The city has purchased some 5,500 of the handheld gaming devices, which they will distribute to the 3,800 inmates who are still on Rikers Island and other city jails in the wake of the coronavirus outbreak.

The devices were bought for $15 each from Finesse Creations Incorporated — for a total of $82,500 — and were purchased by the city, a Correction Department spokesman said.

“Too bad they couldn’t have enough masks available to prevent 1,000 correction officers from getting COVID and six dying from it,” complained one *correction *source.

The source noted that the *devices come in gang colors — Bloods red, Latin Kings yellow and Crips blue.

“Why this? Why now?” the source raged.

“Why not address safety issues related to COVID instead of entertainment enhancements for *criminals?”

The source added, “As even the mayor would say, this is yet another dumb managerial mistake.”

A Correction spokesman said the gaming devices are meant as an “adjustment” to jail programming, given that inmates are stuck in their cells and can’t get visitors, measures designed to keep the coronavirus from spreading.

“We have adjusted our normal programming with respect to social distancing restrictions and suspended visitations,” said spokesman Peter Thorne.

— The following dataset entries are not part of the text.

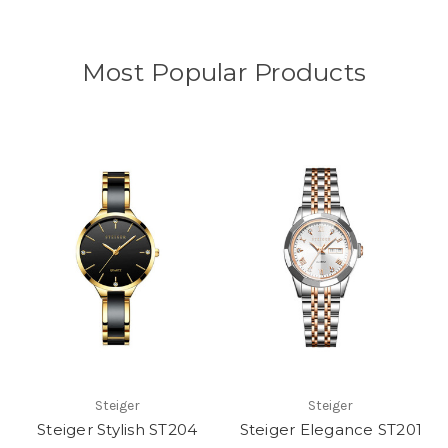
Most Popular Products
Steiger
Steiger
Steiger Stylish ST204
Steiger Elegance ST201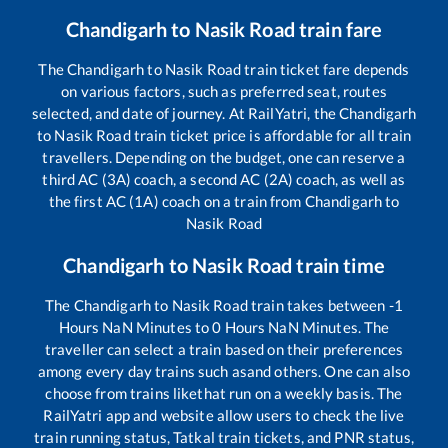
Chandigarh
to
Nasik Road
train fare
The
Chandigarh
to
Nasik Road
train ticket fare depends
on various factors, such as preferred seat, routes
selected, and date of journey. At RailYatri, the
Chandigarh
to
Nasik Road
train ticket price is affordable for all train
travellers. Depending on the budget, one can reserve a
third AC (3A) coach, a second AC (2A) coach, as well as
the first AC (1A) coach on a train from
Chandigarh
to
Nasik Road
Chandigarh
to
Nasik Road
train time
The
Chandigarh
to
Nasik Road
train takes between
-1
Hours
NaN
Minutes to
0
Hours
NaN
Minutes. The
traveller can select a train based on their preferences
among every day trains such as
and others. One can also
choose from trains like
that run on a weekly basis. The
RailYatri app and website allow users to check the live
train running status, Tatkal train tickets, and PNR status,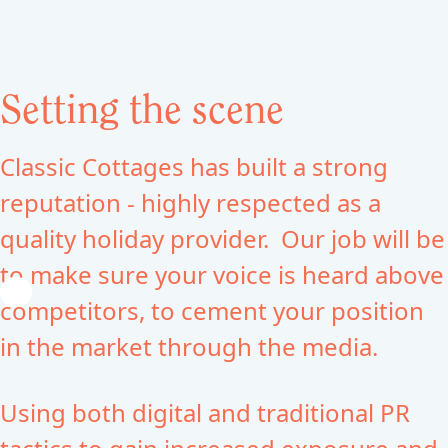
Setting the scene
Classic Cottages has built a strong
reputation - highly respected as a
quality holiday provider. Our job will be
to make sure your voice is heard above
competitors, to cement your position
in the market through the media.
Using both digital and traditional PR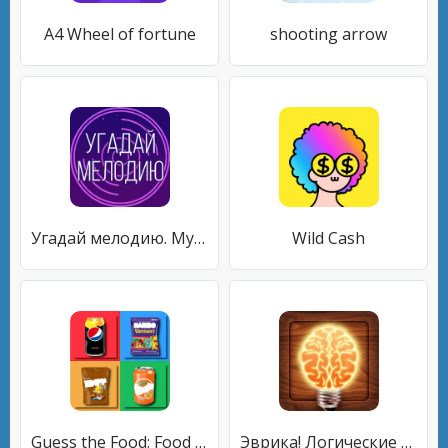
A4 Wheel of fortune
shooting arrow
Угадай мелодию. Муз. викторина
Wild Cash
Guess the Food: Food Quiz
Эврика! Логические Задачи Игры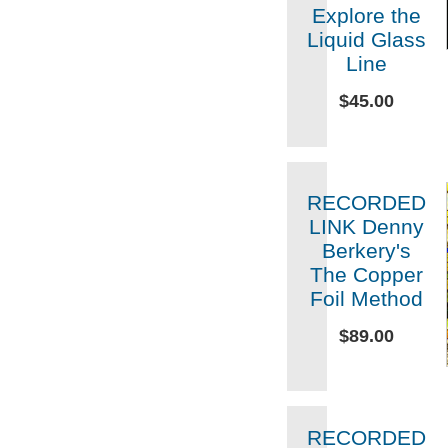
Explore the
Liquid Glass
Line
$45.00
RECORDED
LINK Denny
Berkery's
The Copper
Foil Method
$89.00
RECORDED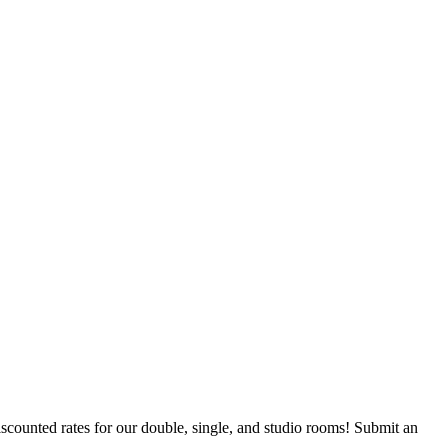
counted rates for our double, single, and studio rooms! Submit an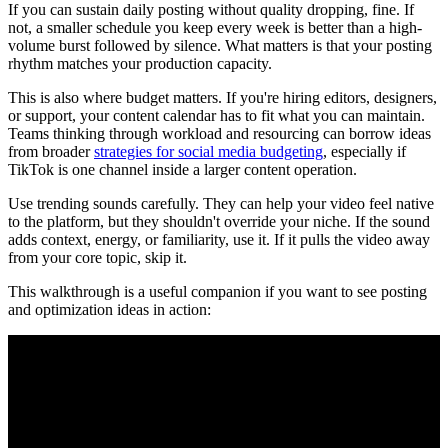
If you can sustain daily posting without quality dropping, fine. If
not, a smaller schedule you keep every week is better than a high-
volume burst followed by silence. What matters is that your posting
rhythm matches your production capacity.
This is also where budget matters. If you're hiring editors, designers,
or support, your content calendar has to fit what you can maintain.
Teams thinking through workload and resourcing can borrow ideas
from broader
strategies for social media budgeting
, especially if
TikTok is one channel inside a larger content operation.
Use trending sounds carefully. They can help your video feel native
to the platform, but they shouldn't override your niche. If the sound
adds context, energy, or familiarity, use it. If it pulls the video away
from your core topic, skip it.
This walkthrough is a useful companion if you want to see posting
and optimization ideas in action:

“The safety and health of people in our facilities always comes first, which is why we have been distributing ample PPE to staff and detainees alike and will do so for the duration of the pandemic.”

In December, The Post exposed how inmates were being given free transit passes and $50 in debit cards as parting gifts when they were released from Rikers.

The number of inmates in the city has plummeted as arrests and prosecutions decline and early *releases skyrocket into the *thousands.

Jail workers, meanwhile, had been forced to work in a “cesspool of illness,” the city correction unions have complained in recent lawsuits.

The jails are plagued by shortages of staffing, coronavirus testing, masks and other personal protection equipment, they said.